I did not receive the payment I asked. But the owners of Cortlandt got
what they needed from me. They wanted a scheme devised to build a structure as
cheaply as possible. They found no one else who could do it to their
satisfaction. I could and did. They took the benefit of my work and made me
contribute it as a gift. But I am not an altruist. I do not contribute gifts of
this nature.
It is said that I have destroyed the home of the destitute. It is
forgotten that but for me the destitute could not have had this particular home.
Those who were concerned with the poor had to come to me, who have never been
concerned, in order to help the poor. It is believed that the poverty of the
future tenants gave them the right to my work. That their need constituted a
claim on my life. That it was my duty to contribute anything demanded of me.
This is the second-hander’s credo now swallowing the world.

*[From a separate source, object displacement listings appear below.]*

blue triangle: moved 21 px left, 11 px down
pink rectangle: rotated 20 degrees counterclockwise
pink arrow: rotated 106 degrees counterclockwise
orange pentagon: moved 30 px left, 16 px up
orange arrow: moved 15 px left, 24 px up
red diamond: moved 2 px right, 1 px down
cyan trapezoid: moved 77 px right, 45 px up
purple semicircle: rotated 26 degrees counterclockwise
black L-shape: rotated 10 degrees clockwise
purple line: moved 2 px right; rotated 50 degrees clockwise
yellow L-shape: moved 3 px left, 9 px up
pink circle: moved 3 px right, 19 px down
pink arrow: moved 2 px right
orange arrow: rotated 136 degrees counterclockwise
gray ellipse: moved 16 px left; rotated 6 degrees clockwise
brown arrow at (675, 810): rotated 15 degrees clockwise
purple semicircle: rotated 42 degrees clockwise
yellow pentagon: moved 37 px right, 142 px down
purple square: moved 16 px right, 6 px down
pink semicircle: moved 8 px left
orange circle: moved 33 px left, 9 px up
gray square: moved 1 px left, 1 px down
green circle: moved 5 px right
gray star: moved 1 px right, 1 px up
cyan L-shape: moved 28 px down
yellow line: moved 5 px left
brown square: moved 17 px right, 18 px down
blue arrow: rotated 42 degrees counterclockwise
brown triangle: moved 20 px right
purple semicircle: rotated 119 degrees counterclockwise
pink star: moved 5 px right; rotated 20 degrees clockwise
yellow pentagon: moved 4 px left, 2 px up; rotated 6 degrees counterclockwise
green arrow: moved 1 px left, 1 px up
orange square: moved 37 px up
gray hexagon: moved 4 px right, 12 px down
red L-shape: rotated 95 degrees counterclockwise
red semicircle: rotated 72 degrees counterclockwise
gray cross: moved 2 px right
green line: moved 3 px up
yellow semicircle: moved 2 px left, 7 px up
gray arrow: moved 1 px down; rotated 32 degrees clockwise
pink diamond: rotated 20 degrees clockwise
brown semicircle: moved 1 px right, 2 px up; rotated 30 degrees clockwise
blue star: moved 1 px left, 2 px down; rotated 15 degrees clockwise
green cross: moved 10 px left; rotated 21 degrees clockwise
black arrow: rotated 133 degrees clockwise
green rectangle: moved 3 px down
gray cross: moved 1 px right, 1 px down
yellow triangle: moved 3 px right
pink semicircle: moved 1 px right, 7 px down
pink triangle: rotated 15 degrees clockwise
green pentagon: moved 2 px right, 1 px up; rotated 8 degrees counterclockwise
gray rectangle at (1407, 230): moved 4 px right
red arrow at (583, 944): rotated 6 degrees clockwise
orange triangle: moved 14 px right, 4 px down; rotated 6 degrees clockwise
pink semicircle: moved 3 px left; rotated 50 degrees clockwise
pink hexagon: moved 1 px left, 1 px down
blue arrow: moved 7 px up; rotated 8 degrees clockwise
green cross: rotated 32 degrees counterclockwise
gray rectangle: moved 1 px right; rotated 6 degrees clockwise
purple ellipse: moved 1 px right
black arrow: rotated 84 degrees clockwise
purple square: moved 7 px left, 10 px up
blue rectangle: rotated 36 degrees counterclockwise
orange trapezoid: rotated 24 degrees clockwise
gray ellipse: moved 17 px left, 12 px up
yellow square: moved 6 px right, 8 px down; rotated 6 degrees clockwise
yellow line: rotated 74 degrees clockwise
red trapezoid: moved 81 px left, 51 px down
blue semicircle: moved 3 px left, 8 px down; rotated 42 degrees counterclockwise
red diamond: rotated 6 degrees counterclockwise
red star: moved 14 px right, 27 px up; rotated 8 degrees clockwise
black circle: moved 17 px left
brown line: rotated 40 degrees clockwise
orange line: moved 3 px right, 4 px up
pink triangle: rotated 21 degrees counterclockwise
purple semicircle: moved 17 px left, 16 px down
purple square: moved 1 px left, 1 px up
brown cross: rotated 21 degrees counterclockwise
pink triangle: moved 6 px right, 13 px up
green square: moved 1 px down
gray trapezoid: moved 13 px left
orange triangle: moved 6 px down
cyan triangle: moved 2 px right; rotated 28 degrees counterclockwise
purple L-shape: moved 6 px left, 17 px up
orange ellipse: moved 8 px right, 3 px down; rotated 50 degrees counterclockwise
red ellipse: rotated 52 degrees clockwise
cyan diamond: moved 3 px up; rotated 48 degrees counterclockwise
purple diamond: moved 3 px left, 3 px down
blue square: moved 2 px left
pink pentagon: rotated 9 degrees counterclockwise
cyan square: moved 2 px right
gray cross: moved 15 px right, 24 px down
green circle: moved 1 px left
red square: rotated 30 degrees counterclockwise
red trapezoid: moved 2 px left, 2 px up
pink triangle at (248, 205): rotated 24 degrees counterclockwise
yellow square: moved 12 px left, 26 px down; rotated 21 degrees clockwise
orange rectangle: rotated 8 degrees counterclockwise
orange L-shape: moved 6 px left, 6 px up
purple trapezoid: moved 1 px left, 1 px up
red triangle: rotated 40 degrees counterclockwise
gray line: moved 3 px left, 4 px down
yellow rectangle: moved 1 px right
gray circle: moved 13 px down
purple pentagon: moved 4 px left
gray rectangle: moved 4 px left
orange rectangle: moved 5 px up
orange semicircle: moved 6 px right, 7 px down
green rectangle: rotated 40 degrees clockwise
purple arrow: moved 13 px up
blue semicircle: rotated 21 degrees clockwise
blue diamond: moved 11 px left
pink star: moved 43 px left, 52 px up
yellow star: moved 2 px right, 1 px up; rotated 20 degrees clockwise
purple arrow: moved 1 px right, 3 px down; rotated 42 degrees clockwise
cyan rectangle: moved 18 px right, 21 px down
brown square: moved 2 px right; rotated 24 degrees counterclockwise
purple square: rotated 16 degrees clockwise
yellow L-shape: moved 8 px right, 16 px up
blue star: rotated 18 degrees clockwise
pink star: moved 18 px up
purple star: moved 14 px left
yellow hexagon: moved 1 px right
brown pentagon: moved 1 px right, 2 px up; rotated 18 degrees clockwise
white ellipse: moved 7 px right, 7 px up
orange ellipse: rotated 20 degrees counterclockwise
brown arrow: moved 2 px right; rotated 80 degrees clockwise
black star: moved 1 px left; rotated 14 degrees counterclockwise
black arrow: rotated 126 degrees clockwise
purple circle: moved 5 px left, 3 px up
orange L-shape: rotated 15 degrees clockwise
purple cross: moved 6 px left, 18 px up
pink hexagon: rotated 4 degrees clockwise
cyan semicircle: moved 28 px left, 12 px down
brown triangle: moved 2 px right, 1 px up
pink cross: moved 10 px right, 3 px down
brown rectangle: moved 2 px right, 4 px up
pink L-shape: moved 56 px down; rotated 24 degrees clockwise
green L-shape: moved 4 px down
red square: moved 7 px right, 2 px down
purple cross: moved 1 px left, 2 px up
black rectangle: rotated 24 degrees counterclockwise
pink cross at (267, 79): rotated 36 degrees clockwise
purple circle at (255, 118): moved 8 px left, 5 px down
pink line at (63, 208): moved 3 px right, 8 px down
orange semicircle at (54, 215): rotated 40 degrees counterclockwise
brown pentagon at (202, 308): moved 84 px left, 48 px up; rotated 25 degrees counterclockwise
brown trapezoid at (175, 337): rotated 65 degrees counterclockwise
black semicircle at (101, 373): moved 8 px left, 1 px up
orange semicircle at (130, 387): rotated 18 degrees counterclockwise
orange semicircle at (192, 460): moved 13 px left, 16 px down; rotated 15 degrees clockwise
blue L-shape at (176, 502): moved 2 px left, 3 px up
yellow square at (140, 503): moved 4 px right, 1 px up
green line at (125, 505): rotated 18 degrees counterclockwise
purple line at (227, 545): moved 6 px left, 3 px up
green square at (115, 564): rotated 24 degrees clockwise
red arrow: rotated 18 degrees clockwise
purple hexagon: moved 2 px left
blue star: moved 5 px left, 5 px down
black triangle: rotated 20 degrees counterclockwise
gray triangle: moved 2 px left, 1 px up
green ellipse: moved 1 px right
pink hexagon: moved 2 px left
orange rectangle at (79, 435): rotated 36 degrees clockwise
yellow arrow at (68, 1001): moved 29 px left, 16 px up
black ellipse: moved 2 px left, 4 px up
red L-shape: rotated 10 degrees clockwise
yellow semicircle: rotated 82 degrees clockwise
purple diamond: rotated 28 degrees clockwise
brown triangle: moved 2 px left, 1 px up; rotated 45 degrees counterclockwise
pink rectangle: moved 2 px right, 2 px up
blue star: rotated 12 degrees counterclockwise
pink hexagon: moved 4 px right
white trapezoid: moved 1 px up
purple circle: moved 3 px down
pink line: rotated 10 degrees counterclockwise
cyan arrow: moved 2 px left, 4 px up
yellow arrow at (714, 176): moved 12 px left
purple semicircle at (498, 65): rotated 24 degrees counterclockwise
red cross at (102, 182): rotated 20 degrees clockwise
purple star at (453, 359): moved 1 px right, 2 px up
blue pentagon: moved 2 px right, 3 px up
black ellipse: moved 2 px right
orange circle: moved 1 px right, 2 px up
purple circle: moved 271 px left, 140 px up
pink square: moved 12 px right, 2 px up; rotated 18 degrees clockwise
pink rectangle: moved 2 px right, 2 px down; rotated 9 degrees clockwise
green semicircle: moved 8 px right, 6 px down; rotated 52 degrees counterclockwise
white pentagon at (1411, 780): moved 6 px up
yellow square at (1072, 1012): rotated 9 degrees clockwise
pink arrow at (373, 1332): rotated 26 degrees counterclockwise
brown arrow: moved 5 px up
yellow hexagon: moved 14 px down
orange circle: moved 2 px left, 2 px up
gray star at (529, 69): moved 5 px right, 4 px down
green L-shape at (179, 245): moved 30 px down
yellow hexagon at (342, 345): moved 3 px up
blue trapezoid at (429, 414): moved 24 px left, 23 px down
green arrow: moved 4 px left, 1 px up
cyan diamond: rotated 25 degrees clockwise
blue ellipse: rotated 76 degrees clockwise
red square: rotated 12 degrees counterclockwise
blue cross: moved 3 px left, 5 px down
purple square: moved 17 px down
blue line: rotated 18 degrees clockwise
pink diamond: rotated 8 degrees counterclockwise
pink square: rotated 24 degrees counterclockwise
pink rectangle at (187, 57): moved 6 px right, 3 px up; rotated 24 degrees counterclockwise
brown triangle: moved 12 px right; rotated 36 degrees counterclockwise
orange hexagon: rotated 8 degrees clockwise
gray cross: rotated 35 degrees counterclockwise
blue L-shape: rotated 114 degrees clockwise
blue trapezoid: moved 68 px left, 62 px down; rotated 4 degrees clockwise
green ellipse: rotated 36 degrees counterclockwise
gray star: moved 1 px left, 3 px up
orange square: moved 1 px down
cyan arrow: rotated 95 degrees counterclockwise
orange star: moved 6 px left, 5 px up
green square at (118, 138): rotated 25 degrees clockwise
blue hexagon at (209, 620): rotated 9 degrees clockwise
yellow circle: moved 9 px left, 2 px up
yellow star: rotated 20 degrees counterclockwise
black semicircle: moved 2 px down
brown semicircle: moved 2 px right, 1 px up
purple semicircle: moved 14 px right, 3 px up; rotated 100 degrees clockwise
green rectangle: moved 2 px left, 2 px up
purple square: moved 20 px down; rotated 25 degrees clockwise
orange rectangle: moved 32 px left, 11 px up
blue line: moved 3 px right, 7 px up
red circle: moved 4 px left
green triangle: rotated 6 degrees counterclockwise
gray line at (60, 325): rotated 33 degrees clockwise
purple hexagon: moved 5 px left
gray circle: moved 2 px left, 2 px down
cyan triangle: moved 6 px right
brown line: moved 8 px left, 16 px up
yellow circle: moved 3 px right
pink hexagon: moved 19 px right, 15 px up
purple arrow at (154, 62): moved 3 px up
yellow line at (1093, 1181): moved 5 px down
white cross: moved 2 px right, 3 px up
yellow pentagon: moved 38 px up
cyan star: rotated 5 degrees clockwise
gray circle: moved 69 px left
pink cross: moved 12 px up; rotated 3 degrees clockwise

I came here to say that I do not recognize anyone’s right to one minute of
my life. Nor to any part of my energy. Nor to any achievement of mine. No matter
who makes the claim, how large their number or how great their need.
I wished to come here and say that I am a man who does not exist for
others.
It had to be said. The world is perishing from an orgy of
self-sacrificing.
I wished to come here and say that the integrity of a man’s creative work
is of greater importance than any charitable endeavor. Those of you who do not
understand this are the men who’re destroying the world.
I wished to come here and state my terms. I do not care to exist on any
others.
I recognize no obligations toward men except one: to respect their freedom
and to take no part in a slave society. To my country, I wish to give the ten
years which I will spend in jail if my country exists no longer. I will spend
them in memory and in gratitude for what my country has been. It will be my act
of loyalty, my refusal to live or work in what has taken its place.
My act of loyalty to every creator who ever lived and was made to suffer
by the force responsible for the Cortlandt I dynamited. To every tortured hour
of loneliness, denial, frustration, abuse he was made to spend—and to the
battles he won. To every creator whose name is known—and to every creator who
lived, struggled and perished unrecognized before he could achieve. To every
creator who was destroyed in body or in spirit. To Henry Cameron. To Steven
Mallory. To a man who doesn’t want to be named, but who is sitting in this
courtroom and knows that I am speaking of him.